Picture above is a collection of wooden boxes with intricate inlaid work near Alhambra, Granada. If you look closely there is also a miniature version of the fountain from “Patio de los Leons” or Patio of the Lions ton one of the boxes – hat is the cusp of beautiful Nasrid art, the fountain with the 12 lions is said to signify the “The fountain is the Sultan, which smothers with his graces all his subjects and lands, as the water wets the gardens.” we walked into the little store and saw the artisans working on them right there. How beautiful are these little boxes?

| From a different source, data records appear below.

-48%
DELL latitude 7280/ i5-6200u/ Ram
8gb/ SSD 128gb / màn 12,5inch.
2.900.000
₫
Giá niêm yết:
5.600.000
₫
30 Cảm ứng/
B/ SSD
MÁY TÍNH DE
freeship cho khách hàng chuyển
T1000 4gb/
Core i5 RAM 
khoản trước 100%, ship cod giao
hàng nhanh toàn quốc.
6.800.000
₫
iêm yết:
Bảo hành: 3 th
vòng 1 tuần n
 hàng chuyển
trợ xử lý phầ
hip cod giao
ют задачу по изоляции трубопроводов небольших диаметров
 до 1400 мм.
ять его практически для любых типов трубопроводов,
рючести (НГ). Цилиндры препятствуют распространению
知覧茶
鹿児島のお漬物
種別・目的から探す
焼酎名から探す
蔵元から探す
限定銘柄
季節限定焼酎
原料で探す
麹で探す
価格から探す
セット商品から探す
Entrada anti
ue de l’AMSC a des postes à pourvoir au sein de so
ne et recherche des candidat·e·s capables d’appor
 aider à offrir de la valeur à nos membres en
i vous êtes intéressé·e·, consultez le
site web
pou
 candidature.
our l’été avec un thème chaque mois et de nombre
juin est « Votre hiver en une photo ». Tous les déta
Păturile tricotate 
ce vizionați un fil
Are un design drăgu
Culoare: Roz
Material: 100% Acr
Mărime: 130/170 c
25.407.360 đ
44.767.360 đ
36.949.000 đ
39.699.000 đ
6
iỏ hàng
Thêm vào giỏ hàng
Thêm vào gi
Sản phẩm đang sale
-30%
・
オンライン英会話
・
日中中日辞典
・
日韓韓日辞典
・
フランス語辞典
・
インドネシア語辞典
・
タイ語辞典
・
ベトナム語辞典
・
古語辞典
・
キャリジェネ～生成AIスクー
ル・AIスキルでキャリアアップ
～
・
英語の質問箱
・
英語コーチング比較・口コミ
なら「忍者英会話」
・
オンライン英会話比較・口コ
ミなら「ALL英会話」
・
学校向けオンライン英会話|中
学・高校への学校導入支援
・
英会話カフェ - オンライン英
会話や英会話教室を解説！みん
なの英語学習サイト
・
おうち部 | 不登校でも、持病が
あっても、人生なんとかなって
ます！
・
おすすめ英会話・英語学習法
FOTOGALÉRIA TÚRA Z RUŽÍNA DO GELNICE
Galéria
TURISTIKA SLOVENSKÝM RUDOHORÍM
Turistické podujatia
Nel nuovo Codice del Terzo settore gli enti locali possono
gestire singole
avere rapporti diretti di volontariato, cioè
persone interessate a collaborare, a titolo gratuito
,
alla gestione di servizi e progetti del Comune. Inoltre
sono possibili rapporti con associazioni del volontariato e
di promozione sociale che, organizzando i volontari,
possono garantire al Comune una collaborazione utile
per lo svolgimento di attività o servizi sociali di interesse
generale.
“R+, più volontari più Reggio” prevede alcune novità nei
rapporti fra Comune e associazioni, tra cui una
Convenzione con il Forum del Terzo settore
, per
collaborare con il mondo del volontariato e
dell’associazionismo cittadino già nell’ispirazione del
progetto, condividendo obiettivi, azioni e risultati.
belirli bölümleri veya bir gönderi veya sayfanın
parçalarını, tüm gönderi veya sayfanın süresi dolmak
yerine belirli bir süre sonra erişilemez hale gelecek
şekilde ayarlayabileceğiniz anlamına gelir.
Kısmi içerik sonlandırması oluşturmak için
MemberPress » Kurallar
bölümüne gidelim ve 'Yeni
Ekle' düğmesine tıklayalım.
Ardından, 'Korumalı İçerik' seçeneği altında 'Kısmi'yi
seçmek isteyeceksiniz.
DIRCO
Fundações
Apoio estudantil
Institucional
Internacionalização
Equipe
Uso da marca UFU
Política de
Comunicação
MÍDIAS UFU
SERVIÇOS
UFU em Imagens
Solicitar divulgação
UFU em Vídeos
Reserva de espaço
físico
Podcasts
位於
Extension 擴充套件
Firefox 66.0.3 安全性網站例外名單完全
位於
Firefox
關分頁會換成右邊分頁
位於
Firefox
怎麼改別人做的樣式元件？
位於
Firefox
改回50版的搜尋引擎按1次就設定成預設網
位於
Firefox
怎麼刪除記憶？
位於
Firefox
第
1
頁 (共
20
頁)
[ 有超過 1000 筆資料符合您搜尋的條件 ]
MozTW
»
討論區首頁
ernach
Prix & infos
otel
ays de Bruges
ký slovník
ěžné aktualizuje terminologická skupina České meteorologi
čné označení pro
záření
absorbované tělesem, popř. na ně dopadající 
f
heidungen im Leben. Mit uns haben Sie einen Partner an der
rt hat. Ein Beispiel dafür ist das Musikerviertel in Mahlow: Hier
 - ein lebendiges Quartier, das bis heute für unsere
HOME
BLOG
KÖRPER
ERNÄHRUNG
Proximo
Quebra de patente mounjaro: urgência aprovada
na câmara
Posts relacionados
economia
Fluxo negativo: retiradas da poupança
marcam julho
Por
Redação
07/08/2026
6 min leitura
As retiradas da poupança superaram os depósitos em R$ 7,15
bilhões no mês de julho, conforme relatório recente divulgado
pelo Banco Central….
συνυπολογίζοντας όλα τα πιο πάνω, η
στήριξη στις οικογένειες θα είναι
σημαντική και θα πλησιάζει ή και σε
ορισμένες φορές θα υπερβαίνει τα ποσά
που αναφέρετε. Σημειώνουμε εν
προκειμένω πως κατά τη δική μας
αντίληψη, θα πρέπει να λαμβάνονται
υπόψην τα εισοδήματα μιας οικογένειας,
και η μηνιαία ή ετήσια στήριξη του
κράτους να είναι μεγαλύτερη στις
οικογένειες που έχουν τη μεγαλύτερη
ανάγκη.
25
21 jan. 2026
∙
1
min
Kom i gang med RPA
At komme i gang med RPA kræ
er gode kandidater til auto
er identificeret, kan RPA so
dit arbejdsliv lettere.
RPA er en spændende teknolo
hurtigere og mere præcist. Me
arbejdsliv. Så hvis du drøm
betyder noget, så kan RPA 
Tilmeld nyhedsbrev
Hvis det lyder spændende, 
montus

We were recently in CapeTown, South Africa and were looking for gifts that the kids could take back home for their friends. Just around the corner from Taj Cape Town where we stayed was the Greenmarket Square. A cobblestone historic square filled with little shops and eateries, it is the second oldest public space in Cape Town. There was stunning canvas artworks on sale, along with leather goods like sandals, hand-crafted jewelry, ornaments, and much more in the bustling and colorful market. We bought some bead jewelry from the entrepreneurial and friendly young man.
Souvenir Shopping Tips
Buy small and locally handmade items, if possible directly from the artisan
Buy something useful be it a vase, jewelry or pouch, rather than figurines and statues that just gather dust
Research what the local specialty is and try to buy that
Don’t wait till the end of the trip to buy the souvenirs, collect them along the way
Make a scrapbook from the photos, tickets, maps and other small items
Stay Away From Touristy Souvenir Shops
A collection of refrigerator magnets may show off where we have been, but if our only memories of getting them are the tacky shops, their value as souvenirs is negligible. A souvenirs can be anything – from coins and currency, coffee cups, art prints to little piece of jewelry, as long as those objects have a meaning, trigger a memory and remind you of your travel story. If you are bitten by the wanderlust bug like us and are either travelling, planning a travel or looking back fondly on your travels – then your souvenirs should be good. After all travelling is not about the stamps on your passport or the curios you collect but the memories you make along the way. Does your souvenir spark your memory? Great! If not, throw it away…. you deserve better souvenirs!
What Souvenirs do you collect from your travels that sparks your memory?